-
Notifications
You must be signed in to change notification settings - Fork 2.9k
Description
Feature request
Currently, when using dataset.cast_column("image", Image(decode=True)), the pipeline throws an error and halts if any image in the dataset is invalid or corrupted (e.g., truncated files, incorrect formats, unreachable URLs). This behavior disrupts large-scale processing where a few faulty samples are common.
reference : https://discuss.huggingface.co/t/handle-errors-when-loading-images-404-corrupted-etc/50318/5
https://discuss.huggingface.co/t/handling-non-existing-url-in-image-dataset-while-cast-column/69185
Proposed Feature
Introduce a mechanism (e.g., a continue_on_error=True flag or global error handling mode) in Image(decode=True) that:
Skips invalid images and sets them as None, or
Logs the error but allows the rest of the dataset to be processed without interruption.
Example Usage
from datasets import load_dataset, Image
dataset = load_dataset("my_dataset")
dataset = dataset.cast_column("image", Image(decode=True, continue_on_error=True))
Benefits
Ensures robust large-scale image dataset processing.
Improves developer productivity by avoiding custom retry/error-handling code.
Aligns with best practices in dataset preprocessing pipelines that tolerate minor data corruption.
Potential Implementation Options
Internally wrap the decoding in a try/except block.
Return None or a placeholder on failure.
Optionally allow custom error callbacks or logging.
Motivation
Robustness: Large-scale image datasets often contain a small fraction of corrupt files or unreachable URLs. Halting on the first error forces users to write custom workarounds or preprocess externally.
Simplicity: A built-in flag removes boilerplate try/except logic around every decode step.
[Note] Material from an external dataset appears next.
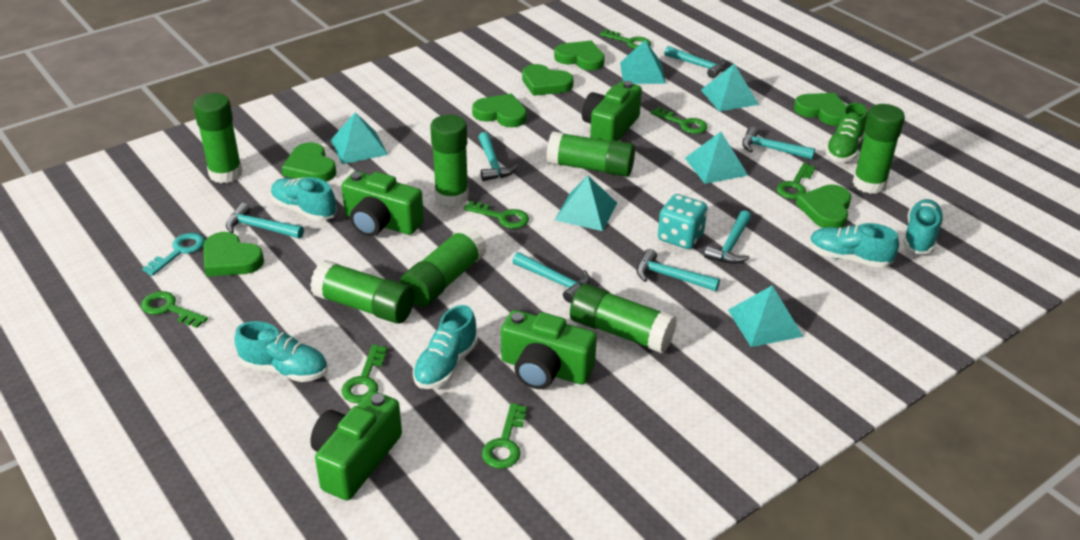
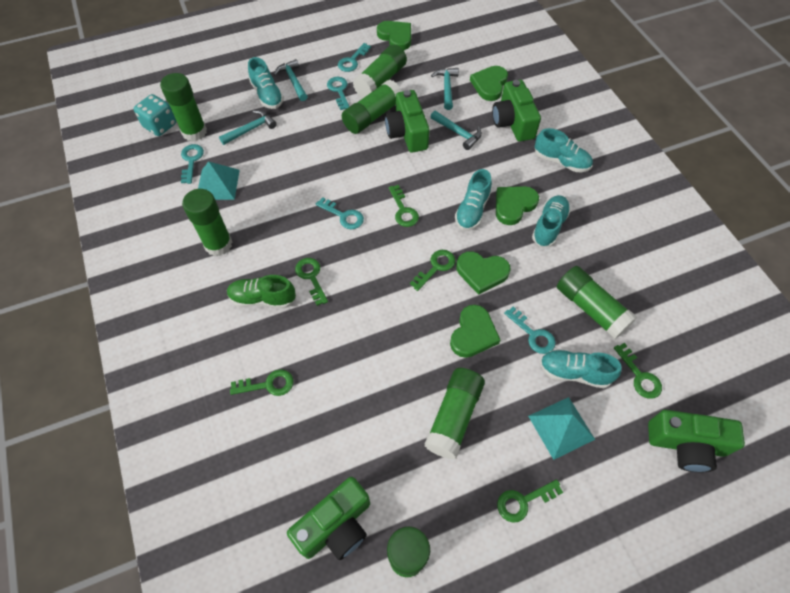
green heart: [203,232,264,277] [282,142,336,182] [472,94,527,127] [522,64,574,96] [554,41,605,70] [794,93,846,126] [796,185,851,228] = 7 -> [377,21,411,50] [450,305,500,358] [456,251,510,295] [470,66,508,101] [496,186,539,225] = 5
green key: [141,291,208,328] [341,345,387,403] [464,201,529,229] [482,403,527,469] [600,29,651,49] [651,107,708,134] [777,163,815,199] = 7 -> [230,369,293,396] [295,258,328,306] [389,185,419,227] [410,250,455,291] [497,479,563,523] [614,343,662,399] = 6
turquoise hammer: [226,203,304,239] [478,132,518,181] [512,252,590,303] [637,249,720,291] [664,46,726,78] [704,210,751,264] [742,127,815,159] = 7 -> [219,110,277,145] [274,59,308,101] [431,68,459,110] [431,111,482,150] = 4
turquoise key: [142,233,205,276] = 1 -> [181,144,204,184] [316,197,364,230] [327,77,349,110] [338,43,371,72] [504,307,556,354] = 5
turquoise pyramid: [331,112,388,164] [555,176,617,231] [620,40,666,84] [685,132,748,184] [701,64,759,112] [728,286,804,347] = 6 -> [198,162,240,200] [528,397,595,460] = 2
Performance: Skipping invalid samples inline is more efficient than a two-pass approach (filter then decode).
Your contribution
-
API Change
Extend datasets.features.Image(decode=True) to accept continue_on_error: bool = False. -
Behavior
If continue_on_error=False (default), maintain current behavior: any decode error raises an exception.
If continue_on_error=True, wrap decode logic in try/except:
On success: store the decoded image.
On failure: log a warning (e.g., via logging.warning) and set the field to None (or a sentinel value). -
Optional Enhancements
Allow a callback hook:
Image(decode=True, continue_on_error=True, on_error=lambda idx, url, exc: ...)
Emit metrics or counts of skipped images.